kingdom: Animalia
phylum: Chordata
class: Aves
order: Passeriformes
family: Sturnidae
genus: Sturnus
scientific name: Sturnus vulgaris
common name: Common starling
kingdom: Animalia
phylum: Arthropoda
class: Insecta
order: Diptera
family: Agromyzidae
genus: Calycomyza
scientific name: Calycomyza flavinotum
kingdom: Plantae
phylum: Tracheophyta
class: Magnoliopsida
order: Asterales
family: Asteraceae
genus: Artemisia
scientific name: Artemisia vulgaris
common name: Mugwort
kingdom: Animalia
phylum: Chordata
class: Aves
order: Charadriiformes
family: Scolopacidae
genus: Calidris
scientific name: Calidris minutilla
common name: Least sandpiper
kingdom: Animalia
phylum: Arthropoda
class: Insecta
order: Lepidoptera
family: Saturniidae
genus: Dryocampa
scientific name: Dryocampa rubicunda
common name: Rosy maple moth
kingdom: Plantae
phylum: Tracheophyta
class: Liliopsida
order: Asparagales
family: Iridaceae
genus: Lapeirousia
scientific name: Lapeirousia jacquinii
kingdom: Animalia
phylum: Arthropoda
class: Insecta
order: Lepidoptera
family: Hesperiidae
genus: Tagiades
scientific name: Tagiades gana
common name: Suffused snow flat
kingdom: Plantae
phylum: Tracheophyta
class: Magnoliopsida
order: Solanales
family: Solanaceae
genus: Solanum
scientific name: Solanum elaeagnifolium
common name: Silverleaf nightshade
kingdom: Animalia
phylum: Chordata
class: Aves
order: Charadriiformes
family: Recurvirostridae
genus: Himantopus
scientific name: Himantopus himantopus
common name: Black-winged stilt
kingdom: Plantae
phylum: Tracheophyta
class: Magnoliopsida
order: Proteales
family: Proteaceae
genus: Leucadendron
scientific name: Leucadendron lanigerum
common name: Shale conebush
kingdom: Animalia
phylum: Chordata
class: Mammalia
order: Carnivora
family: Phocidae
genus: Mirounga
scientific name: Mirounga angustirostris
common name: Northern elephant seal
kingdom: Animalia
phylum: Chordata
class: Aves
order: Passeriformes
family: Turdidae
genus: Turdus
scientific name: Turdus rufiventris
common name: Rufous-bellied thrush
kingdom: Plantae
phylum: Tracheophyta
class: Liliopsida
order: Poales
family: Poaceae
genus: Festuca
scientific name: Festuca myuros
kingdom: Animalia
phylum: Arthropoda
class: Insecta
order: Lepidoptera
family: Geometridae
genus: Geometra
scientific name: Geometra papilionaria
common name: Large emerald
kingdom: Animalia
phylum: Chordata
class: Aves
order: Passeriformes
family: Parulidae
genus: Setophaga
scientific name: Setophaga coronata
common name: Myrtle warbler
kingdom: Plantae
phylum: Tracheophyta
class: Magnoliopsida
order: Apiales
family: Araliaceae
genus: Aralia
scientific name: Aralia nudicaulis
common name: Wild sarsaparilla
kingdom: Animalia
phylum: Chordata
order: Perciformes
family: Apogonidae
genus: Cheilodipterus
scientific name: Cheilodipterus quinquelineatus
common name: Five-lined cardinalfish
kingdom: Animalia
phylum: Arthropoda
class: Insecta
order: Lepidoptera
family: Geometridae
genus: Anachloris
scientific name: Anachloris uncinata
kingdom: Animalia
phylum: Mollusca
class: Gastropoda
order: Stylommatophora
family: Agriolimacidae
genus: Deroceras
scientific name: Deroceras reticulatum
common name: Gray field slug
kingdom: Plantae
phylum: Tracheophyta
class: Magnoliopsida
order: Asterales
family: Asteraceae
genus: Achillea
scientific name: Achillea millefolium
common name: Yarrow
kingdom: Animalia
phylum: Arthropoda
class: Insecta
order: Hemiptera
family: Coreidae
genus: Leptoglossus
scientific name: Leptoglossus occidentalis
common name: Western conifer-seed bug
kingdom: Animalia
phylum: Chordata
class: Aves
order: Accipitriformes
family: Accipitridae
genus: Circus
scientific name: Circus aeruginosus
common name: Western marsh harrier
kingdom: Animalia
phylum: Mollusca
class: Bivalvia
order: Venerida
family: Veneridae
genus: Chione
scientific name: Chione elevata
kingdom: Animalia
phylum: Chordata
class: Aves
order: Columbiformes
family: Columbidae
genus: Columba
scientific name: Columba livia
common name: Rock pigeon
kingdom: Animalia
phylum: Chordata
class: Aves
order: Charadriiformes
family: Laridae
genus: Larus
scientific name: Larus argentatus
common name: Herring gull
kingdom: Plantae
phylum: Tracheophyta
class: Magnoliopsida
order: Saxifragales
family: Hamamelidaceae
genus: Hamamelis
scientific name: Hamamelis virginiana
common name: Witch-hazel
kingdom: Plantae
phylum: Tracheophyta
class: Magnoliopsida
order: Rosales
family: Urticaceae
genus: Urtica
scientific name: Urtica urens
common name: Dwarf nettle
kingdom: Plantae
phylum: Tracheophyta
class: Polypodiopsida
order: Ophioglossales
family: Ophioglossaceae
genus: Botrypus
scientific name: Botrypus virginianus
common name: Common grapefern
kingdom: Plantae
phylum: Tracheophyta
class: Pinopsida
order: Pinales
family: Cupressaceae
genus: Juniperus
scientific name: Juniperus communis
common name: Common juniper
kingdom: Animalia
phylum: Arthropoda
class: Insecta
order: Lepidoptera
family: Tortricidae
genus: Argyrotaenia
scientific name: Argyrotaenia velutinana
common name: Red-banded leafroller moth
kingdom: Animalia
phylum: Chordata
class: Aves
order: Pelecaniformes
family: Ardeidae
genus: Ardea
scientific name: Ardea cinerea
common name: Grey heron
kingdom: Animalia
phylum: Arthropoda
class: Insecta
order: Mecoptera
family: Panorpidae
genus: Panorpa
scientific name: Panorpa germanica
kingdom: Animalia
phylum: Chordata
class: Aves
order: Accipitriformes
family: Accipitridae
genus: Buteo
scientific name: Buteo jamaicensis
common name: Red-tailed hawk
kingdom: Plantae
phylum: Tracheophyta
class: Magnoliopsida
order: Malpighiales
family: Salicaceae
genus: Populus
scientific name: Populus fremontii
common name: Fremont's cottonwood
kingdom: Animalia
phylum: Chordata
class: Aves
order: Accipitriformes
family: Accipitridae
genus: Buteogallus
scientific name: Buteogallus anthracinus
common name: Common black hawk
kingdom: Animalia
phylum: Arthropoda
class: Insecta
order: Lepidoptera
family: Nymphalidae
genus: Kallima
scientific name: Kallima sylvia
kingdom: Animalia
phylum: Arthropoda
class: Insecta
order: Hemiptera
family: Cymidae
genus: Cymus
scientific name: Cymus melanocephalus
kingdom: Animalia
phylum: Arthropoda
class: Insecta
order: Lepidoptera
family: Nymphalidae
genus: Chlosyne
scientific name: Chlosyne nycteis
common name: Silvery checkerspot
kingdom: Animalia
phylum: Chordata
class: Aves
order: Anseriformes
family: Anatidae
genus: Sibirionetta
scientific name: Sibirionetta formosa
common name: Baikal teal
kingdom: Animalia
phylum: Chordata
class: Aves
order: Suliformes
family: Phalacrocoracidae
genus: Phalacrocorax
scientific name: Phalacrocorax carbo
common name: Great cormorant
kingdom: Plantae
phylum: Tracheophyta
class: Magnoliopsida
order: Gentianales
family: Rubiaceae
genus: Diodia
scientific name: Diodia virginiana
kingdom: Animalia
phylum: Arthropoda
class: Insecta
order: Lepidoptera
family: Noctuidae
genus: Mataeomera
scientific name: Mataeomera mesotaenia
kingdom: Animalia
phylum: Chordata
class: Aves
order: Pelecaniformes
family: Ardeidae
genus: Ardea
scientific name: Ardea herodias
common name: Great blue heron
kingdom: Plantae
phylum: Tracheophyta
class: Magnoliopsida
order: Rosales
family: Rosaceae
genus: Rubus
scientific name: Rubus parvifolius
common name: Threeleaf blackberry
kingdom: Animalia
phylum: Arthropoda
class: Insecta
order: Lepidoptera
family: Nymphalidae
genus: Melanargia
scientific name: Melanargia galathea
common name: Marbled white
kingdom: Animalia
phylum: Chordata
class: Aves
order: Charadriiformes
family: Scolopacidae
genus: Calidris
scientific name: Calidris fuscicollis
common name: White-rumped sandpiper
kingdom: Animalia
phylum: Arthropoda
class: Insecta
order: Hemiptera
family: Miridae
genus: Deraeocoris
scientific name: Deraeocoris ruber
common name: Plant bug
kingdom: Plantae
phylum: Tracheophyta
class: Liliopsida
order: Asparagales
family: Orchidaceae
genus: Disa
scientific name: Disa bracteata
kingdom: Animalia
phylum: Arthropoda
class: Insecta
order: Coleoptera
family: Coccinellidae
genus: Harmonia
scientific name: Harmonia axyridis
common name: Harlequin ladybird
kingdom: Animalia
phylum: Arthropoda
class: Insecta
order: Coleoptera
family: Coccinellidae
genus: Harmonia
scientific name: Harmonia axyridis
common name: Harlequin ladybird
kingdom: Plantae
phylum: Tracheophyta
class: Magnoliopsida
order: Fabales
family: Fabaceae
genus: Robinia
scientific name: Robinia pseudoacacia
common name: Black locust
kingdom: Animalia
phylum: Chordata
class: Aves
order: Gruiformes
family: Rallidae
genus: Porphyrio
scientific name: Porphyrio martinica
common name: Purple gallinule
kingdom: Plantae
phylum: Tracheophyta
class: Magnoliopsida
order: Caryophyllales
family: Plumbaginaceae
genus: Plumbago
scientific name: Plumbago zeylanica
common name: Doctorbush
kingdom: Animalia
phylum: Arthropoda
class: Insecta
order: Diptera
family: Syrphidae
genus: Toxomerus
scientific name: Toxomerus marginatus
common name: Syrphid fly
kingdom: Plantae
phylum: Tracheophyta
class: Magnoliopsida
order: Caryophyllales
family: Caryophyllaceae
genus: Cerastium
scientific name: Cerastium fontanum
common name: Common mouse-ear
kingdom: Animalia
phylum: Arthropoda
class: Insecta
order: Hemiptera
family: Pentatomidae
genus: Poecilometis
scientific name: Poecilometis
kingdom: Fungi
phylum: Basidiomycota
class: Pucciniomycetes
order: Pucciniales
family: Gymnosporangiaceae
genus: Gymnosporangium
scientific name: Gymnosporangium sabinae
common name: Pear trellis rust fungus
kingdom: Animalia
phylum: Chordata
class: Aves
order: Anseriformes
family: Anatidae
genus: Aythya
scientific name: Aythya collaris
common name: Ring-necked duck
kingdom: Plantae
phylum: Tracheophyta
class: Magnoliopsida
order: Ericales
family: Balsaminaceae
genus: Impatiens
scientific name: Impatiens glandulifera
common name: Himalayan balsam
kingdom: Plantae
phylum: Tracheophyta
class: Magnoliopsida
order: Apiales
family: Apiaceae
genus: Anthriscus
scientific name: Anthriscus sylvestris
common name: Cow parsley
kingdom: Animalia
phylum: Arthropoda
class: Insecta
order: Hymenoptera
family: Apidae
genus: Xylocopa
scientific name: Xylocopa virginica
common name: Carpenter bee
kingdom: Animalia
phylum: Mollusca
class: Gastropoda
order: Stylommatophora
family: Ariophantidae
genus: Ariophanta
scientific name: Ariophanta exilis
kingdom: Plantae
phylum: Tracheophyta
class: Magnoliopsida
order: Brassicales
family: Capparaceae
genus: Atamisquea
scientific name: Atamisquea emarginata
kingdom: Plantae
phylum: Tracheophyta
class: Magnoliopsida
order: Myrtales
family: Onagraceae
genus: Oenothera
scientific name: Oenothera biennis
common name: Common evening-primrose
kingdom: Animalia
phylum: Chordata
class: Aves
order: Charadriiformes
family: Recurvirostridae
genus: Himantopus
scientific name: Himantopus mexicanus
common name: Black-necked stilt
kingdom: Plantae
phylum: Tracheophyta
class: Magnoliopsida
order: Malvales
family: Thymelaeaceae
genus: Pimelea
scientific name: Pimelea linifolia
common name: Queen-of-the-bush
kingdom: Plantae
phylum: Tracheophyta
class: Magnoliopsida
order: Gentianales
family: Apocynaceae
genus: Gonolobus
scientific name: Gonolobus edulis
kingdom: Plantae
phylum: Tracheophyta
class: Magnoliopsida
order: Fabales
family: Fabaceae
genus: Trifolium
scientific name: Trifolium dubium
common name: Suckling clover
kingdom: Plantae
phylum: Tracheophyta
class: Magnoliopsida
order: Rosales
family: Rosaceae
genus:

# INSTRUCTION
Copy out the stretch of the records above from the line containing "order: Brassicales" through the line containing "genus: Pimelea", reproducing every line without change.

# WRITTEN RESPONSE
order: Brassicales
family: Capparaceae
genus: Atamisquea
scientific name: Atamisquea emarginata
kingdom: Plantae
phylum: Tracheophyta
class: Magnoliopsida
order: Myrtales
family: Onagraceae
genus: Oenothera
scientific name: Oenothera biennis
common name: Common evening-primrose
kingdom: Animalia
phylum: Chordata
class: Aves
order: Charadriiformes
family: Recurvirostridae
genus: Himantopus
scientific name: Himantopus mexicanus
common name: Black-necked stilt
kingdom: Plantae
phylum: Tracheophyta
class: Magnoliopsida
order: Malvales
family: Thymelaeaceae
genus: Pimelea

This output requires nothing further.